Unfamiliar combinations in music can lead to surprising, captivating results. At the “Jazz at Berlin Philharmonic” concert in October 2014, series curator Siggi Loch presented Swedish guitarist Ulf Wakenius in a new and unexpected role: as second guitarist alongside the undisputed master of flamenco nuevo, Gerardo Núñez. The combination of Wakenius and Núñez has succeeded in sending the Jazzpaña project off into a wholly new direction. The Tagesspiegel described the occasion as a “mighty fiesta.” Sparks definitely flew, Núñez had an appetite for more of the same, and he invited his Swedish colleague straight back to Madrid for the re-match.
This is the meeting of two superbly gifted virtuosi and absolute masters of their instrument:
Gerardo Núñez, originally from Jerez de la Frontera, has been called the crown prince of the flamenco guitar. Núñez is the natural and obvious successor to Paco de Lucía who passed away in 2014. He has not just renewed the centuries-old Spanish art form of flamenco, he has opened its doors, and let the winds of jazz, pop music and classical music blow in. For Núñez, co-operations which can lead to new inspiration have become something of a trademark. He has worked with operatic tenor Placido Domingo, with pop music idol Julio Iglesias and with John Patitucci, the star bassist from the world of jazz.
Now, in Ulf Wakenius, he has found his ideal partner, because the Swedish guitarist is a musician unusually receptive to new contacts and new ideas. Wakenius’ playing has always not just been inspired by the American jazz tradition but also by world music. Wakenius can play in just about any style he chooses, and always in a wholly individual way. His openness and versatility are the hallmarks of a quite remarkable career.
Wakenius has played alongside two bass icons Niels-Henning Ørsted Pedersen and Ray Brown, and for many years was a member of the legendary Oscar Peterson Quartet. He has also made his mark accompanying of singers such as Youn Sun Nah and Viktoria Tolstoy, and given free rein to his vagabond side in a duo with that unstoppable rising star of the accordion, Vincent Peirani.

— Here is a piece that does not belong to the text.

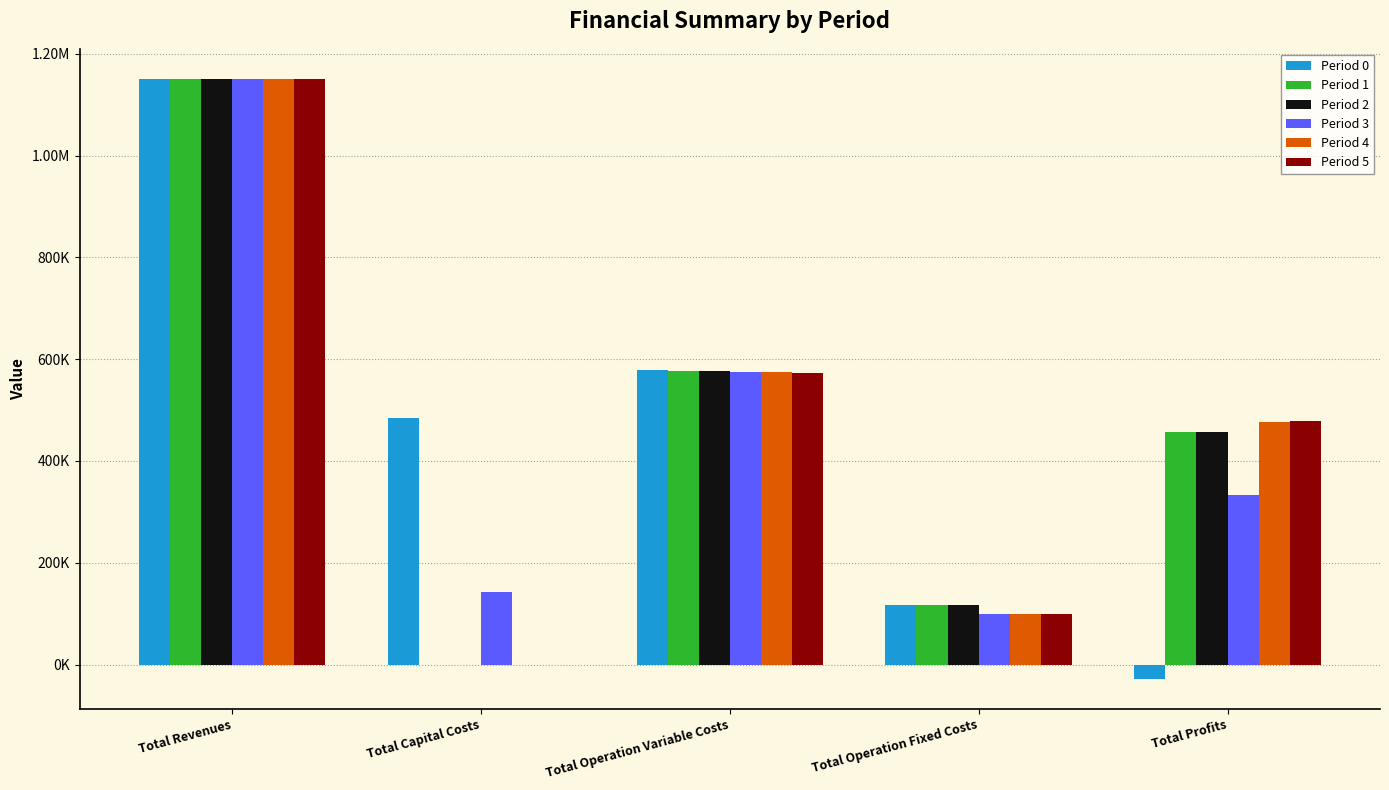

Are the bars grouped side by side (vs. stacked)?

Yes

Núñez has explained the name of the album. “Logos”, he says “describes the mystery of our meeting.” The word beckons the listener into the world the two have created through their intense conversation. They combine their musical vocabularies and create rhetoric, dialogue, narrative, discussion, definition and meaning.

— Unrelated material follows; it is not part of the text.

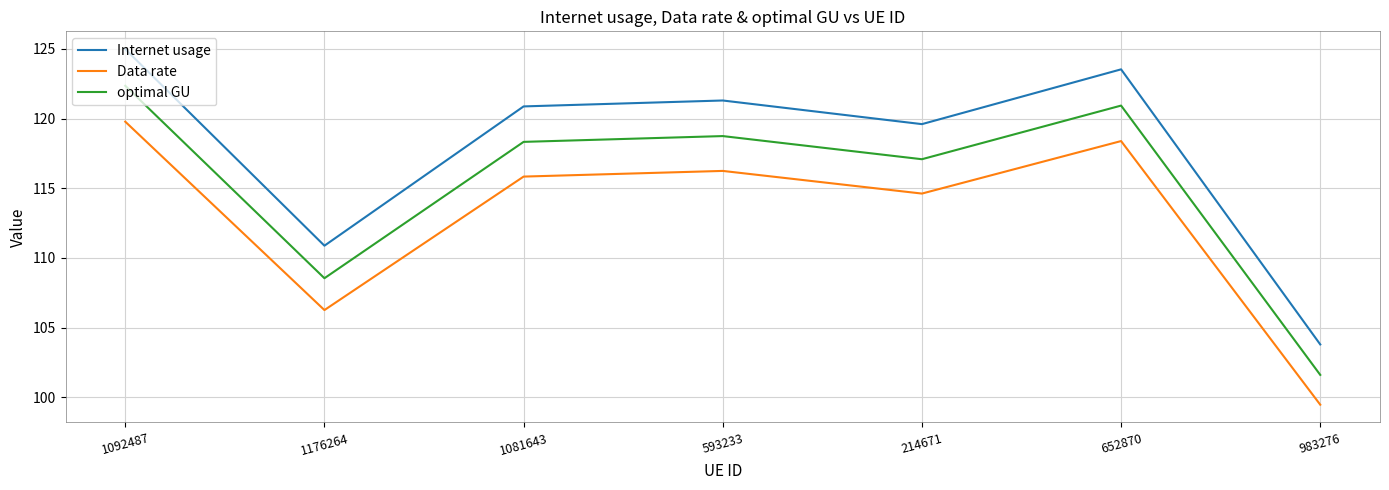

At which label does Data rate reach its peak?

1092487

“Logos” is also the meeting of two of the major guitarists of our time, two very different characters with both respect and curiosity for the other's music. They work so well together because each musician symbiotically extends the ideas of the other, and creates context and validity in the moment.
“Logos” might be unexpected, but it has developed its own logic, and that logic is irresistible.